A: If I could speculate as to a reason, it would be that if there is a default on the loan, you will be hard to sue as an out of state resident with no real estate in PA that could be used as collateral. I would try another lender. Locally, try First Commonwealth Bank, or, more on the nationwide level, all the usual suspects as there are hundreds of them.
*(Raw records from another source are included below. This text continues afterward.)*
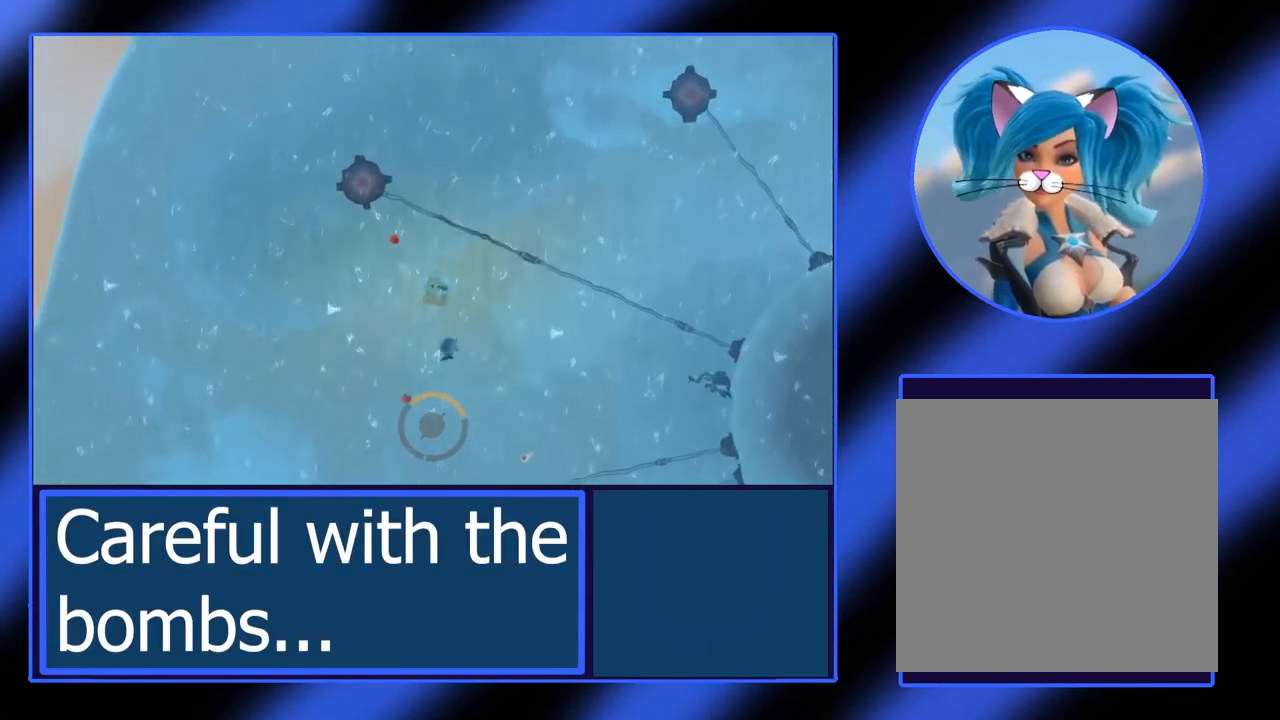
{"buttons": ["A"], "left_stick": "center", "events": []}
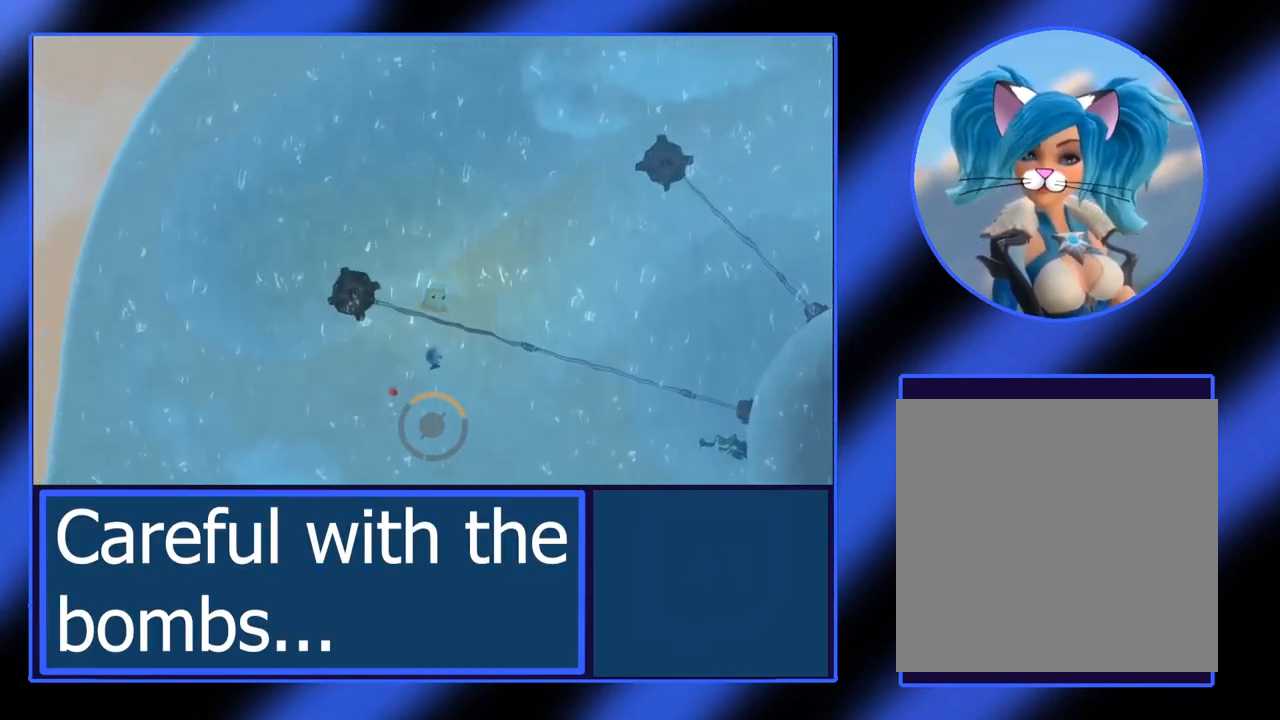
{"buttons": ["A"], "left_stick": "center", "events": [[117, "left_stick", "left"], [317, "left_stick", "center"]]}
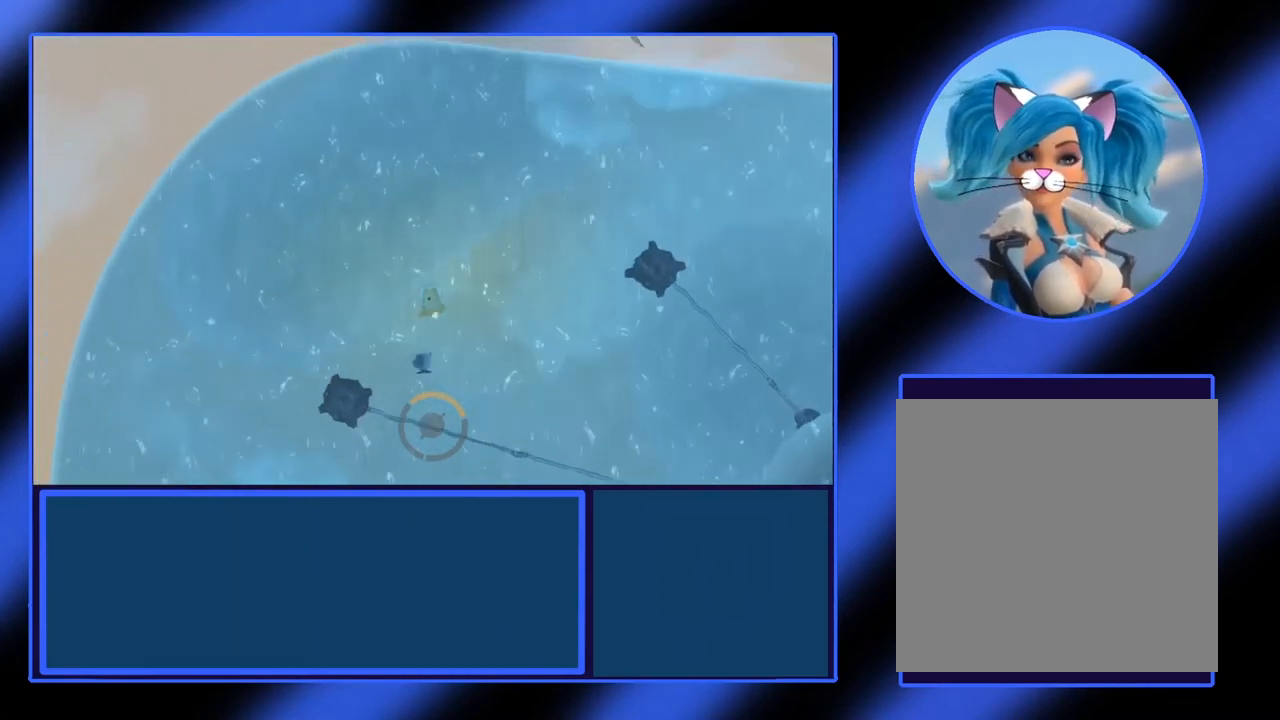
{"buttons": ["A"], "left_stick": "center", "events": [[17, "A", "up"], [267, "left_stick", "left"], [417, "A", "down"], [483, "left_stick", "center"]]}
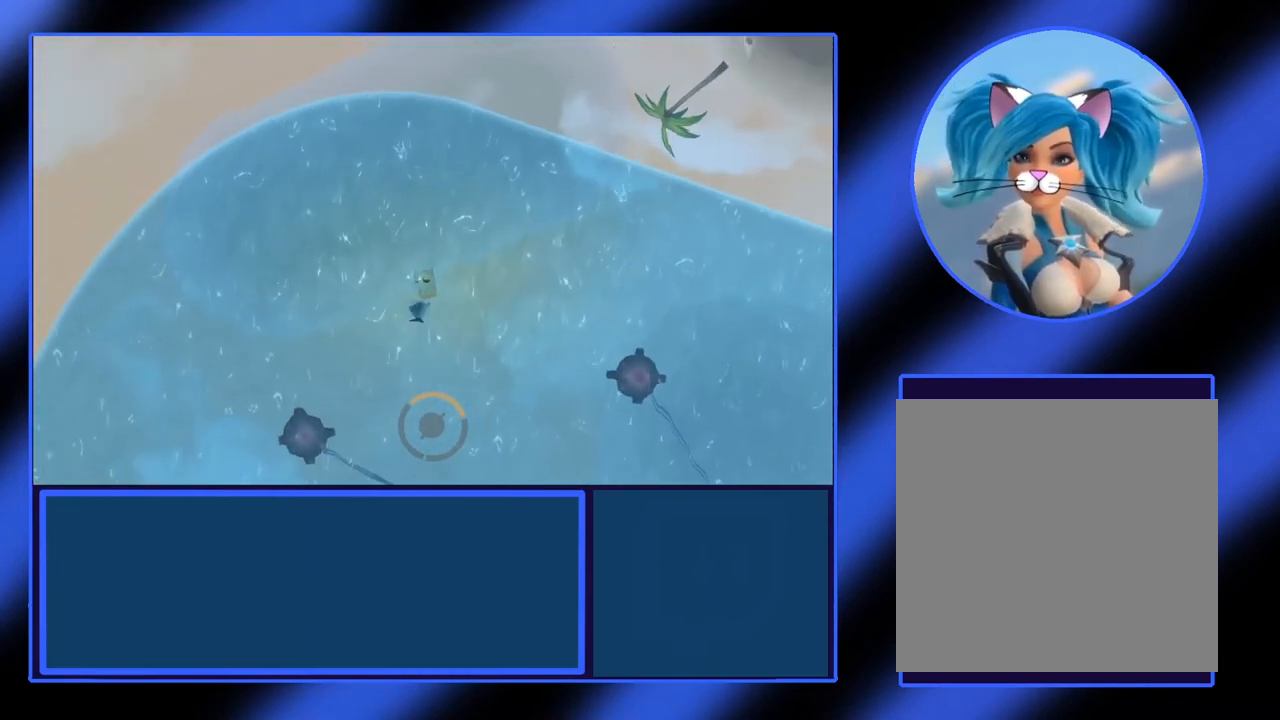
{"buttons": [], "left_stick": "center", "events": [[467, "A", "up"]]}
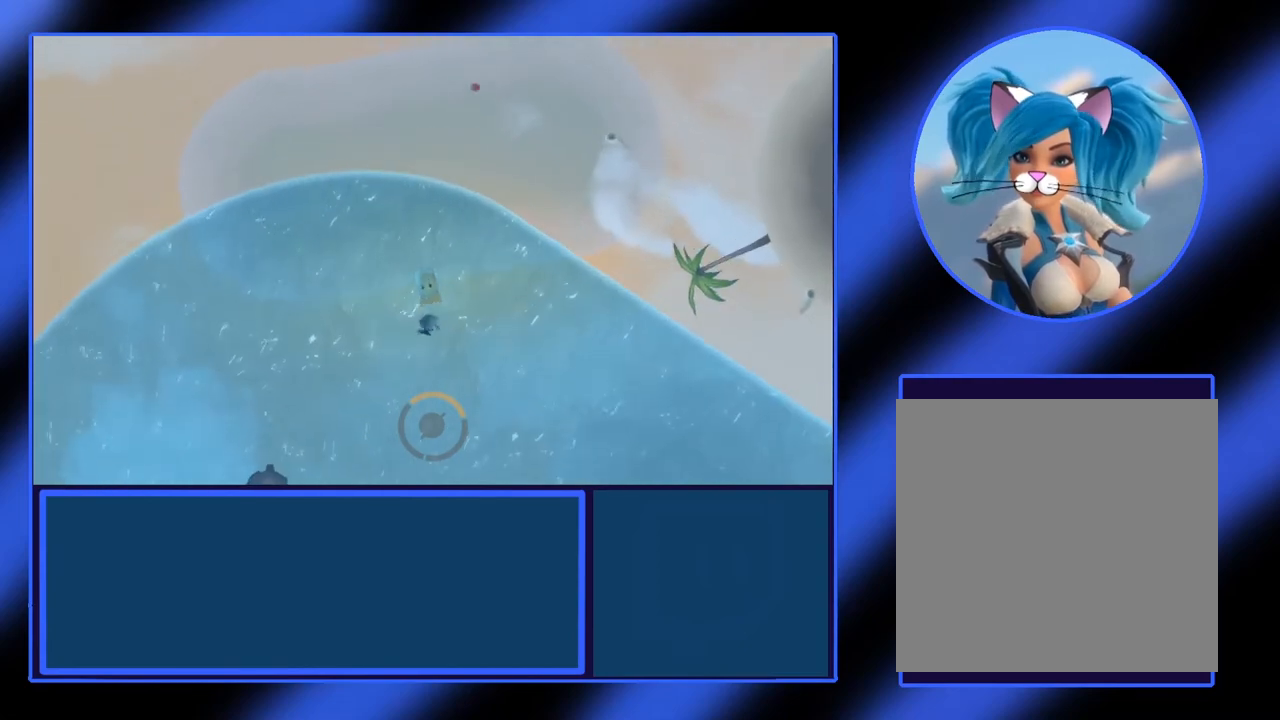
{"buttons": [], "left_stick": "down-right", "events": [[300, "left_stick", "down-right"]]}
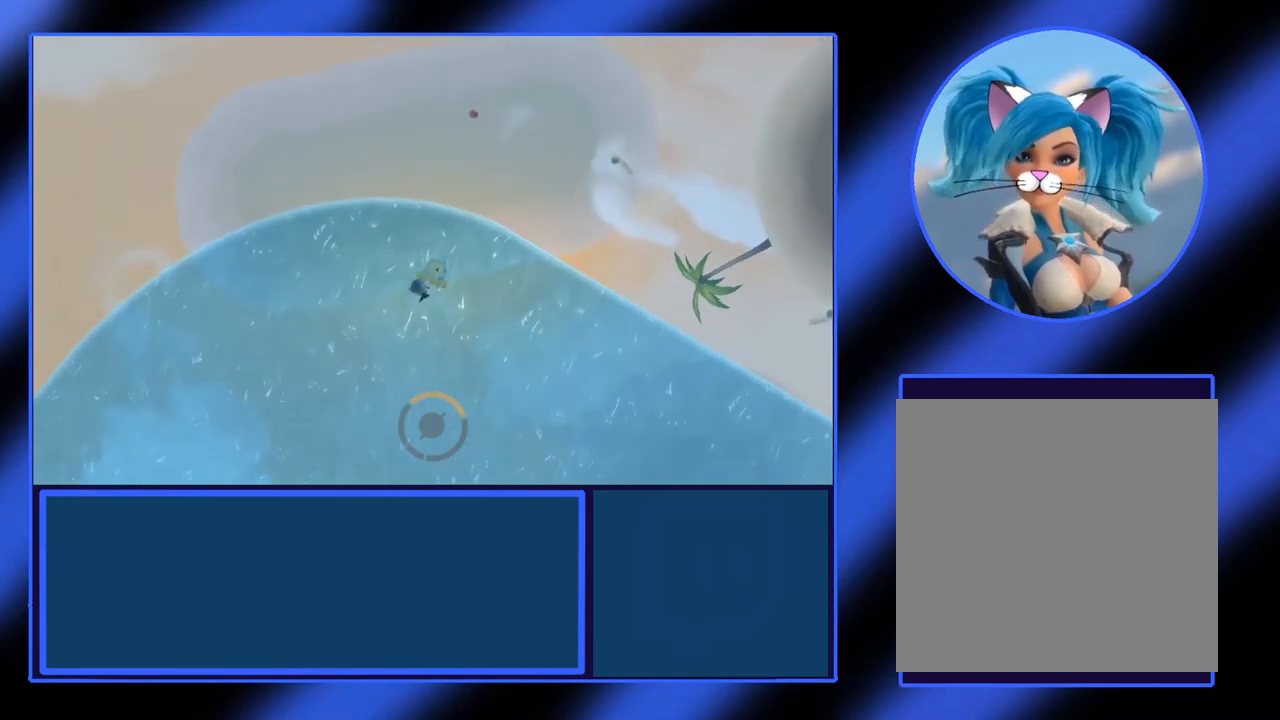
{"buttons": [], "left_stick": "down-right", "events": []}
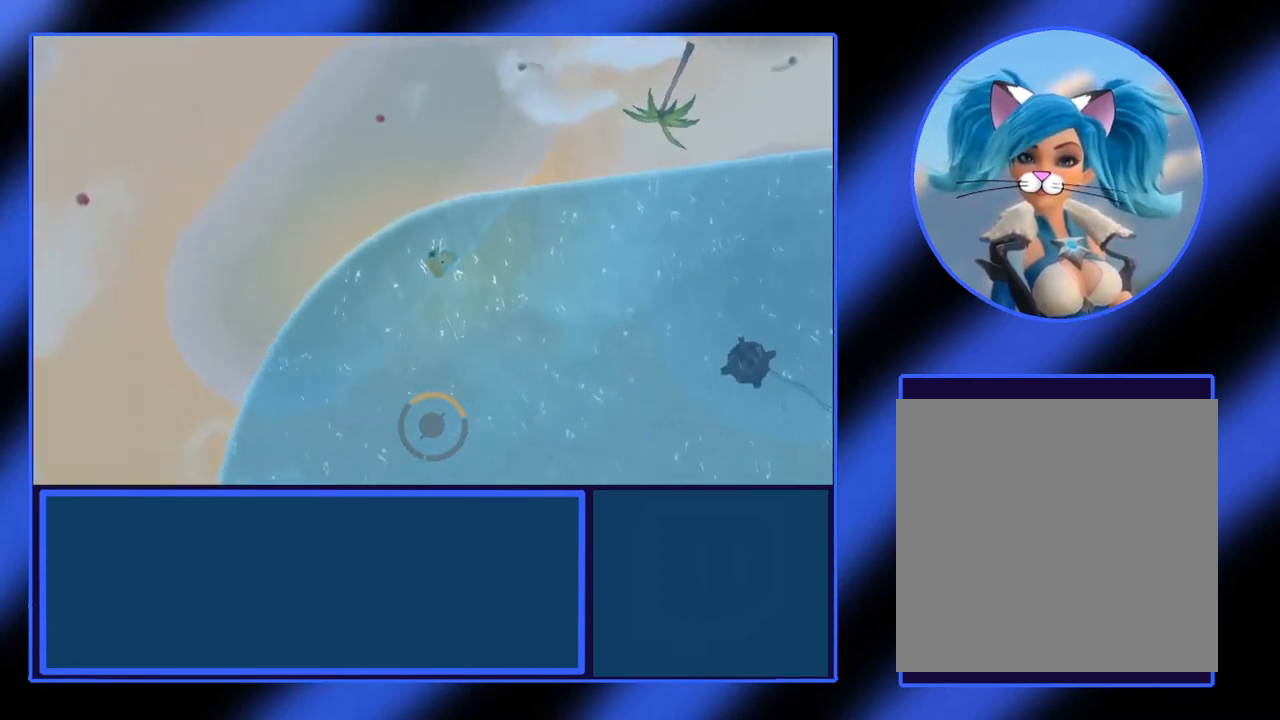
{"buttons": [], "left_stick": "center", "events": [[300, "left_stick", "center"]]}
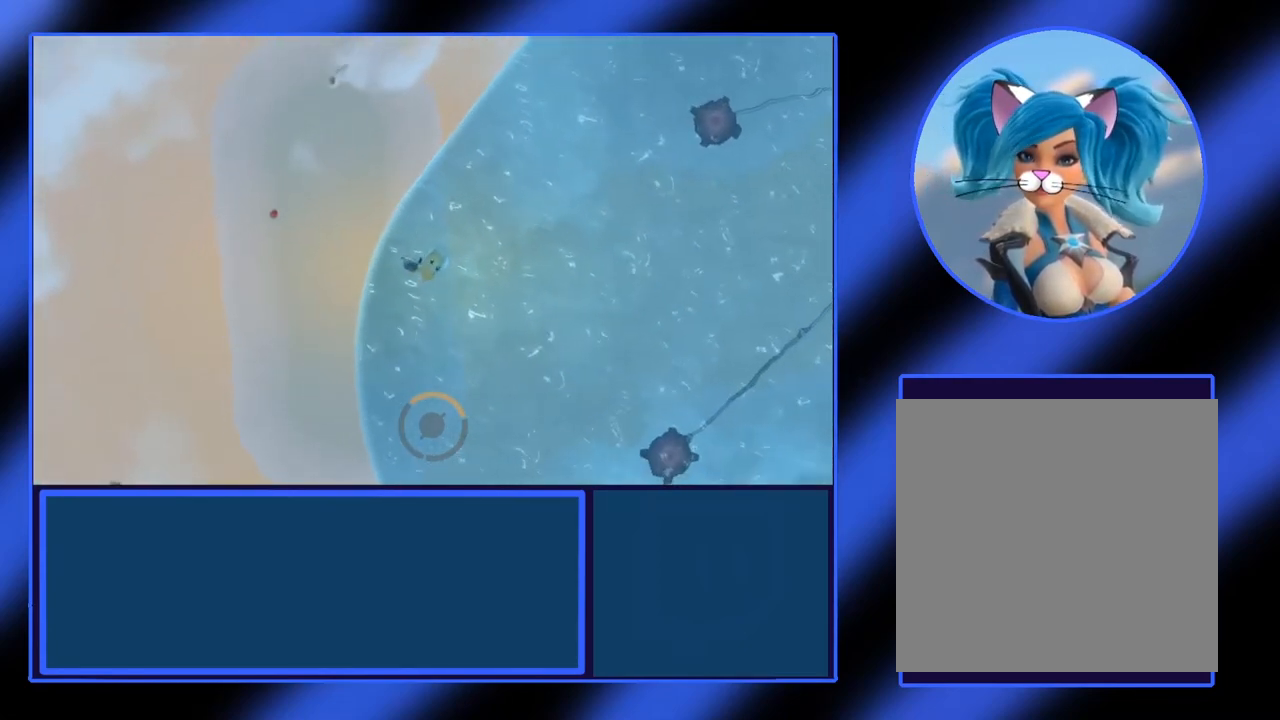
{"buttons": ["A"], "left_stick": "left", "events": [[67, "A", "down"], [300, "left_stick", "left"]]}
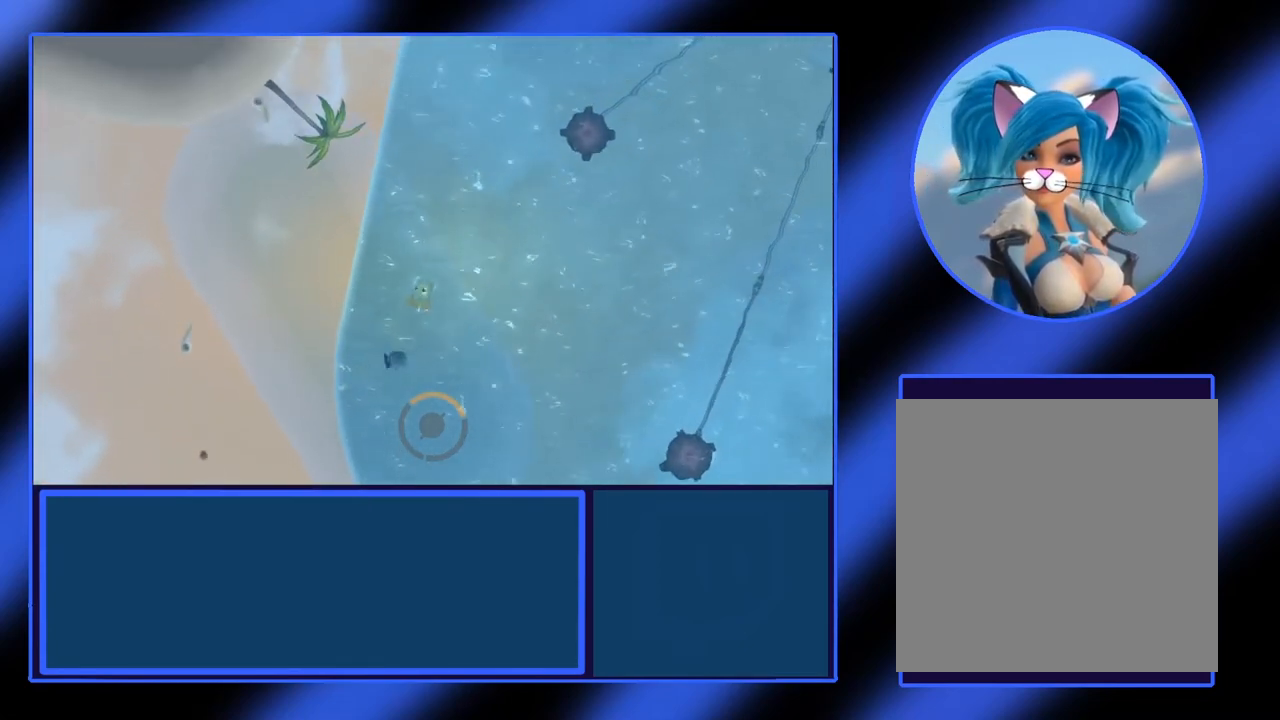
{"buttons": [], "left_stick": "center", "events": [[167, "A", "up"], [300, "left_stick", "center"]]}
Q: I bought this 2015 Chevy Cruz and 5 days later came into financial trouble that I didn’t foresee happening. I called the dealership and they told me they had called the bank to unwind the loan for me. I called the bank to find out they never called them. The man at the dealership lied to me. Since this my blood pressure has gone so high I lost partial hearing in my right ear. Is there anything I can do. I have called the dealership 3 times and they won’t even speak to me. Is there anything I can do? I am in dire financial trouble with this car. All I wanted was the loan unwound. When I talked to the bank to see if the dealership called them they said they never got a call from them as they the bank would have rather undo the loan than repossess
A: Forget the car dealer. They could care less about anything once you are out the door. My suggestion is that you enter a voluntary repossession of the vehicle with the bank. From now on keep a record of your calls, conversations and contacts. Send the bank a certified, return receipt letter requesting the voluntary relinquishment of the car. Let the car sit, lock it up and keep it safe from damage. If that doesn’t work, just don’t make the loan payments, they will contact you and repossess. This is not something you go to jail for. It will hurt your credit a bit, but you can recover and somebody will loan you money again, believe me.